Over the next 20 years, this could boost incomes above current forecasts by 12 percent in major European countries, 11 percent in the US, and 7 percent in Japan. Anything that boosts economic growth would help nations meet their growing bills.
That's where China's saving habits could come in. Boston University's Kotlikoff and two German economists recently studied how the Chinese propensity to save a large share of income might affect the global economy - and entitlement burden - in this century.
Their paper had a whimsical but provocative title: "Will China eat our lunch or take us out to dinner?"
Its conclusion: China could very well provide a pool of capital that helps fuel not just its own growth but the global economy - helping to prevent economic stagnation in developed nations for decades into the future.

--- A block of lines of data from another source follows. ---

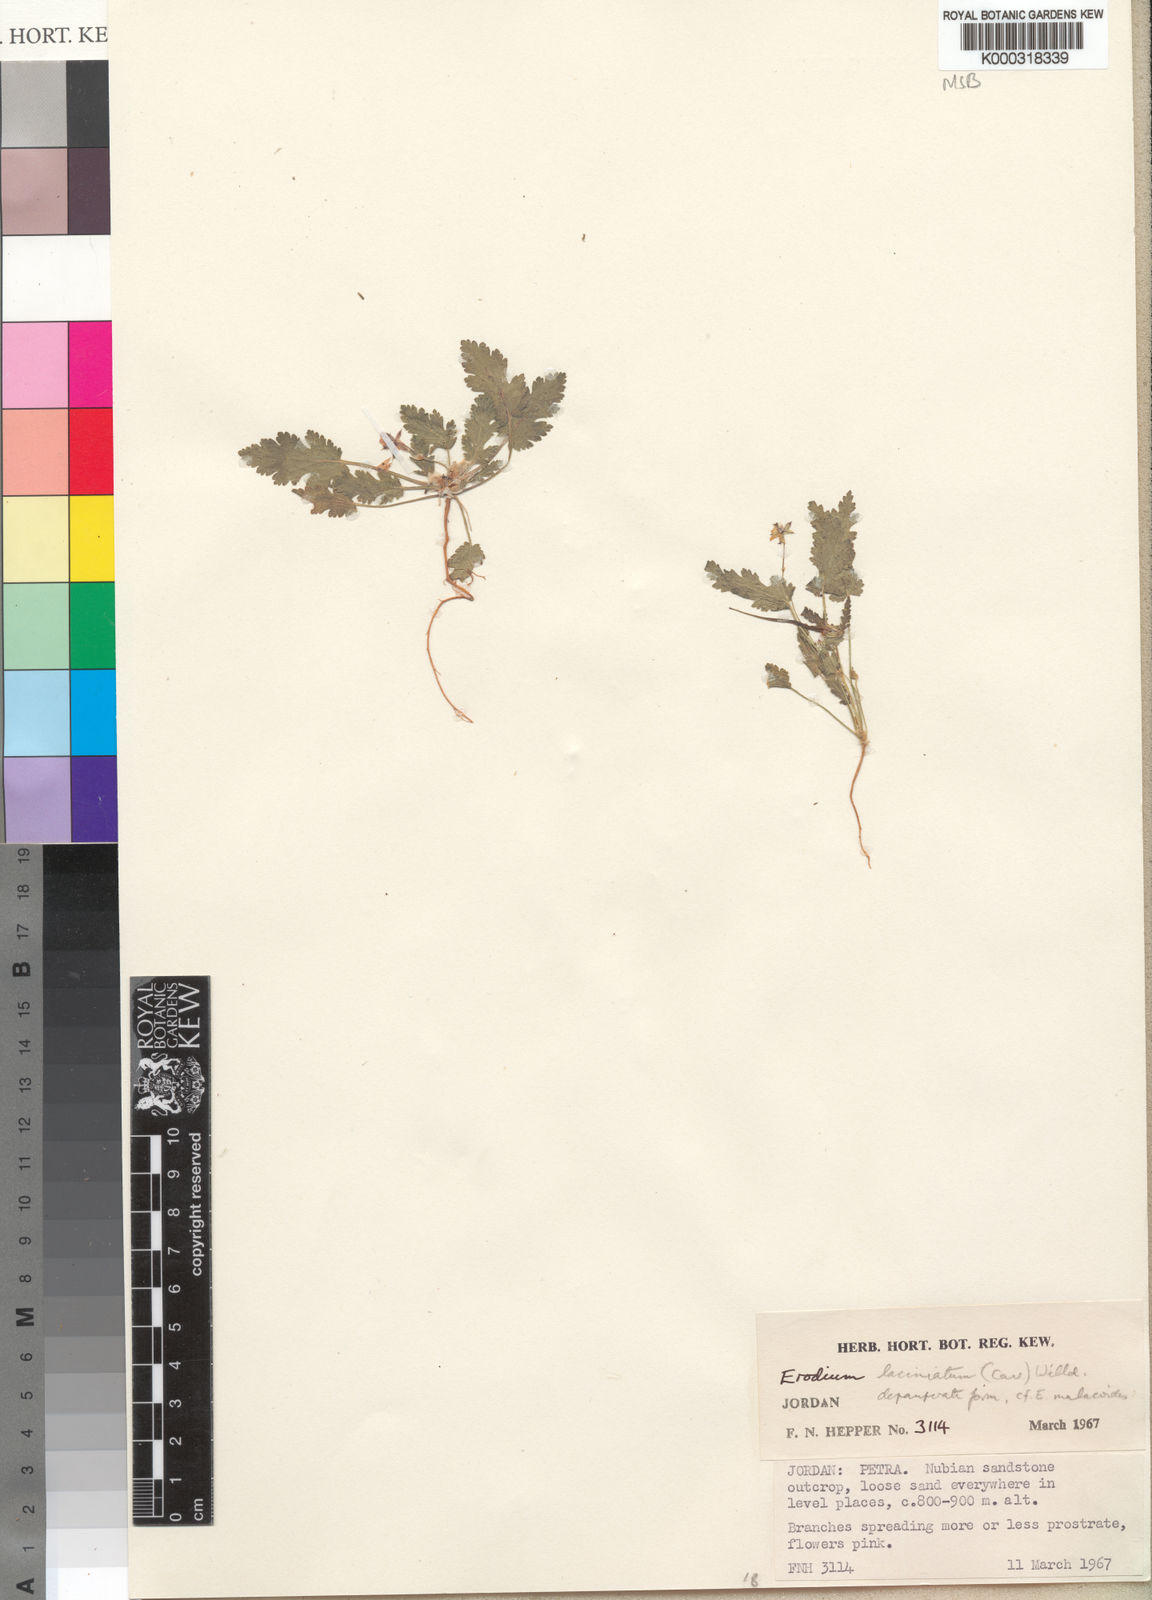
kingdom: Plantae
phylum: Tracheophyta
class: Magnoliopsida
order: Geraniales
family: Geraniaceae
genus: Erodium
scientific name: Erodium laciniatum
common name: Cutleaf stork's bill
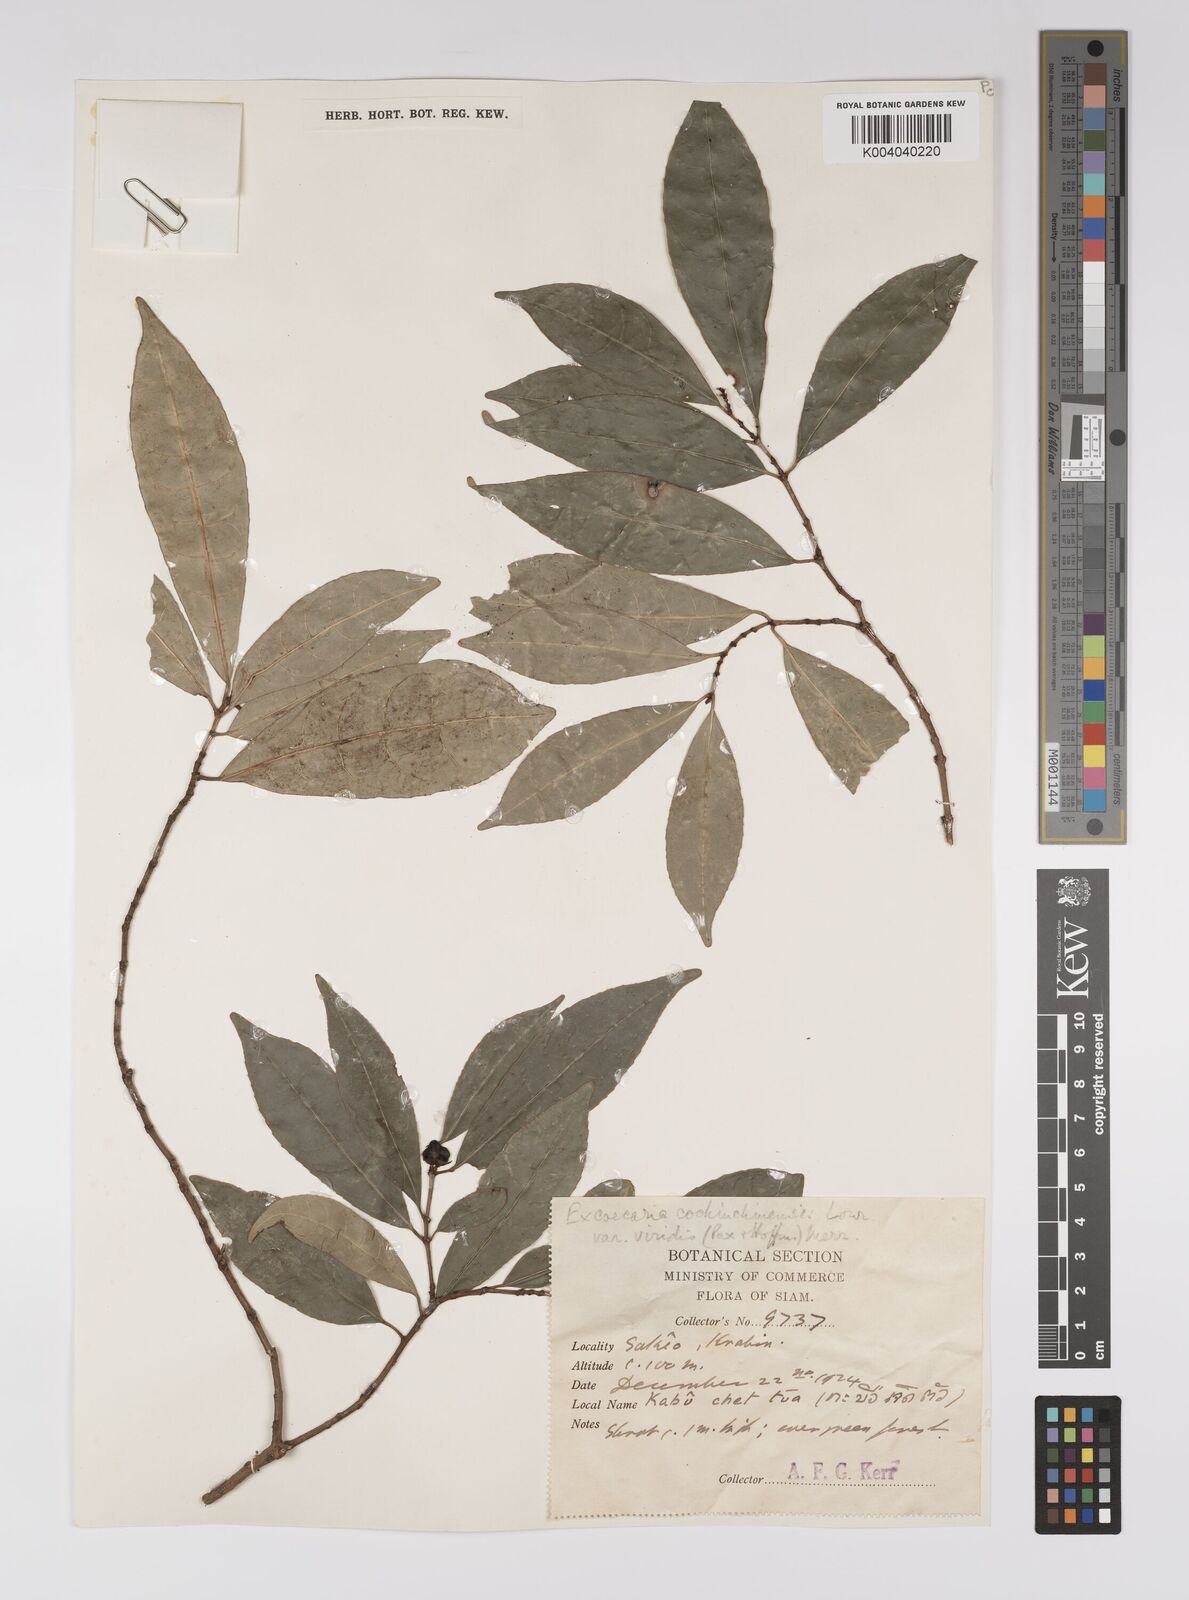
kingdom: Plantae
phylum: Tracheophyta
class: Magnoliopsida
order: Malpighiales
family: Euphorbiaceae
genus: Excoecaria
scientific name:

"They're saving at these incredibly high rates," says Kotlikoff. "If they keep that up they can't help but generate lots of capital for the rest of the world to use."
Even with China's help, US tax rates would have to rise to cover the spending that Kotlikoff's model predicts.
"We spend far more on healthcare than other industrialized countries, but it's not at all clear that we are ... more satisfied" with our care, or healthier, as a result, says Jim Horney, an analyst at the Center on Budget and Policy Priorities, a Washington think tank.
But it's not clear that other nations, with nationalized care, have created systems that satisfy their citizens or contain costs either, experts say.
The goal of cost-containment leads quickly into controversial subjects such as rationing or means testing.
"It's going to take a real comprehensive approach," Mr. Horney says. "We face a long-term problem, and we need to do something about it."